Samsung is using Grace UI on the Galaxy S8 Active that first debuted on the Galaxy Note 7. There are a few tweaks and additional features that have been added on since, and there are a few outdoorsy, activity-focused services here, but if you’re familiar with Samsung’s newer devices you pretty much know what you’re getting into. It’s also shipped with Android 7.0 and all of the features that includes. Hopefully, we’re close to an update to Android 7.1 with an Oreo upgrade not long after that.
There’s a lot of white with tiny text throughout the OS, which seems to go against the grain of users clamoring for dark themes and night modes. I personally like the white themes, but they can get a little blinding in low light situations.
Samsung still has a theme engine if you want to tweak the interface, and the incredible variety of different themes is a big plus.
Speaking of themes, pretty much all of the default apps are rocking Samsung’s TouchWiz aesthetic. Calendar, calculator, gallery, you name it; they all look drastically different than stock Android apps. This isn’t anything new, of course, but we’re finally really at the point where you can see just how different Samsung’s vision is for their mobile devices compared to Google’s Material Design guidelines. Samsung’s software, as a whole, is still one of the least Google-y skins on the market. From reversed navigation keys to the deep overhauls of visuals and functions, Android as we know it is buried very deep.
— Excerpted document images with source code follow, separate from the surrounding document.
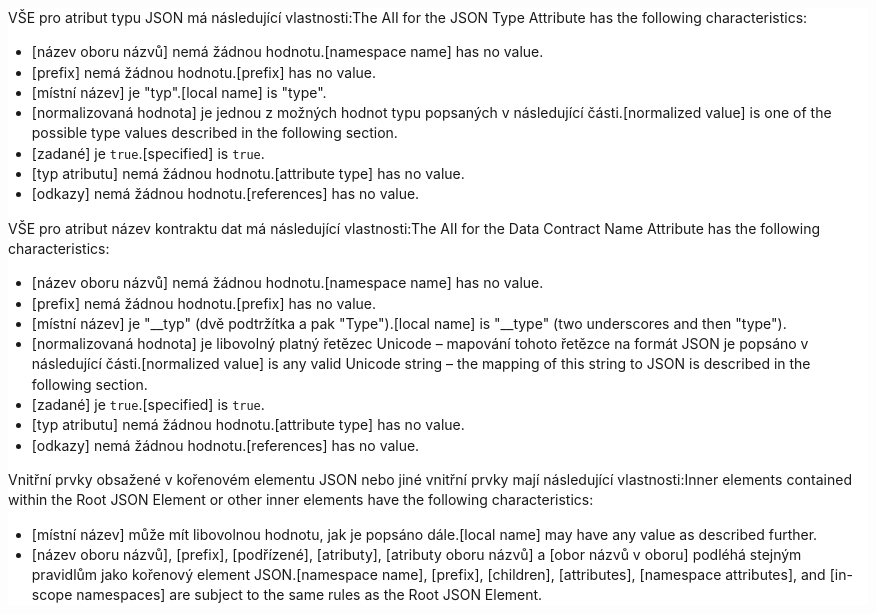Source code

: <span data-ttu-id="4ca14-158">VŠE pro atribut typu JSON má následující vlastnosti:</span><span class="sxs-lookup"><span data-stu-id="4ca14-158">The AII for the JSON Type Attribute has the following characteristics:</span></span>

- <span data-ttu-id="4ca14-159">[název oboru názvů] nemá žádnou hodnotu.</span><span class="sxs-lookup"><span data-stu-id="4ca14-159">[namespace name] has no value.</span></span>
- <span data-ttu-id="4ca14-160">[prefix] nemá žádnou hodnotu.</span><span class="sxs-lookup"><span data-stu-id="4ca14-160">[prefix] has no value.</span></span>
- <span data-ttu-id="4ca14-161">[místní název] je "typ".</span><span class="sxs-lookup"><span data-stu-id="4ca14-161">[local name] is "type".</span></span>
- <span data-ttu-id="4ca14-162">[normalizovaná hodnota] je jednou z možných hodnot typu popsaných v následující části.</span><span class="sxs-lookup"><span data-stu-id="4ca14-162">[normalized value] is one of the possible type values described in the following section.</span></span>
- <span data-ttu-id="4ca14-163">[zadané] je `true`.</span><span class="sxs-lookup"><span data-stu-id="4ca14-163">[specified] is `true`.</span></span>
- <span data-ttu-id="4ca14-164">[typ atributu] nemá žádnou hodnotu.</span><span class="sxs-lookup"><span data-stu-id="4ca14-164">[attribute type] has no value.</span></span>
- <span data-ttu-id="4ca14-165">[odkazy] nemá žádnou hodnotu.</span><span class="sxs-lookup"><span data-stu-id="4ca14-165">[references] has no value.</span></span>

<span data-ttu-id="4ca14-166">VŠE pro atribut název kontraktu dat má následující vlastnosti:</span><span class="sxs-lookup"><span data-stu-id="4ca14-166">The AII for the Data Contract Name Attribute has the following characteristics:</span></span>

- <span data-ttu-id="4ca14-167">[název oboru názvů] nemá žádnou hodnotu.</span><span class="sxs-lookup"><span data-stu-id="4ca14-167">[namespace name] has no value.</span></span>
- <span data-ttu-id="4ca14-168">[prefix] nemá žádnou hodnotu.</span><span class="sxs-lookup"><span data-stu-id="4ca14-168">[prefix] has no value.</span></span>
- <span data-ttu-id="4ca14-169">[místní název] je "\_\_typ" (dvě podtržítka a pak "Type").</span><span class="sxs-lookup"><span data-stu-id="4ca14-169">[local name] is "\_\_type" (two underscores and then "type").</span></span>
- <span data-ttu-id="4ca14-170">[normalizovaná hodnota] je libovolný platný řetězec Unicode – mapování tohoto řetězce na formát JSON je popsáno v následující části.</span><span class="sxs-lookup"><span data-stu-id="4ca14-170">[normalized value] is any valid Unicode string – the mapping of this string to JSON is described in the following section.</span></span>
- <span data-ttu-id="4ca14-171">[zadané] je `true`.</span><span class="sxs-lookup"><span data-stu-id="4ca14-171">[specified] is `true`.</span></span>
- <span data-ttu-id="4ca14-172">[typ atributu] nemá žádnou hodnotu.</span><span class="sxs-lookup"><span data-stu-id="4ca14-172">[attribute type] has no value.</span></span>
- <span data-ttu-id="4ca14-173">[odkazy] nemá žádnou hodnotu.</span><span class="sxs-lookup"><span data-stu-id="4ca14-173">[references] has no value.</span></span>

<span data-ttu-id="4ca14-174">Vnitřní prvky obsažené v kořenovém elementu JSON nebo jiné vnitřní prvky mají následující vlastnosti:</span><span class="sxs-lookup"><span data-stu-id="4ca14-174">Inner elements contained within the Root JSON Element or other inner elements have the following characteristics:</span></span>

- <span data-ttu-id="4ca14-175">[místní název] může mít libovolnou hodnotu, jak je popsáno dále.</span><span class="sxs-lookup"><span data-stu-id="4ca14-175">[local name] may have any value as described further.</span></span>
- <span data-ttu-id="4ca14-176">[název oboru názvů], [prefix], [podřízené], [atributy], [atributy oboru názvů] a [obor názvů v oboru] podléhá stejným pravidlům jako kořenový element JSON.</span><span class="sxs-lookup"><span data-stu-id="4ca14-176">[namespace name], [prefix], [children], [attributes], [namespace attributes], and [in-scope namespaces] are subject to the same rules as the Root JSON Element.</span></span>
It’s not necessarily a bad thing, but vanilla Android enthusiasts still probably won’t find much to love here.
The camera on the Galaxy S8 Active has a few key differences from what was found on the Galaxy S8.
Nope, just kidding. It’s the exact same. It’s still pretty great, though, so not a bad thing.
It’s still one of the top performing cameras on the market, even without any bumps from the Galaxy S8. It’s tough to take a bad photo, and you’ll still get all the nifty camera software features Samsung has tossed in. Bixby Vision, stickers, and some pretty granular control settings are still present. The only disappointment is the lack of a real underwater shooting mode. It is a rugged, durable, waterproof phone, after all.
There’s a lot to love about the Galaxy S8 Active, mostly because there was a lot to love about the Galaxy S8. This variant doesn’t do anything radically different, so if you didn’t like the Galaxy S8, you won’t find anything here to really change your mind. If you liked the GS8 but wanted a bigger battery and a more rugged design, then this is going to be perfect for you.
Sure, you lose the curved screen, although that’s more of a design decision and you don’t lose any functionality because of it. Everything else is just like a Galaxy S8 in a bulky battery case.
The other thing to worry about here is the price. Samsung is asking a pretty steep price for the Active, running $100 more than the normal variant. $850 is expensive, even for a flagship phone, especially when there are plenty of solid rugged devices at significantly cheaper price points. The Galaxy S8 Active is much nicer, obviously, but we’re really close to the one grand mark for a smartphone, and that’s a very tough sell.
It’s a phenomenal phone with very few compromises, but the budget conscious consumers may be better off getting a solid cheaper phone and strapping a third-party case on it.
With all of that being said, this is the first year that looks like we might see the Active on a carrier besides AT&T, so for Verizon, Sprint, and T-Mobile customers that have missed out on previous versions, you might want to check this out just to see what all the fuss is about.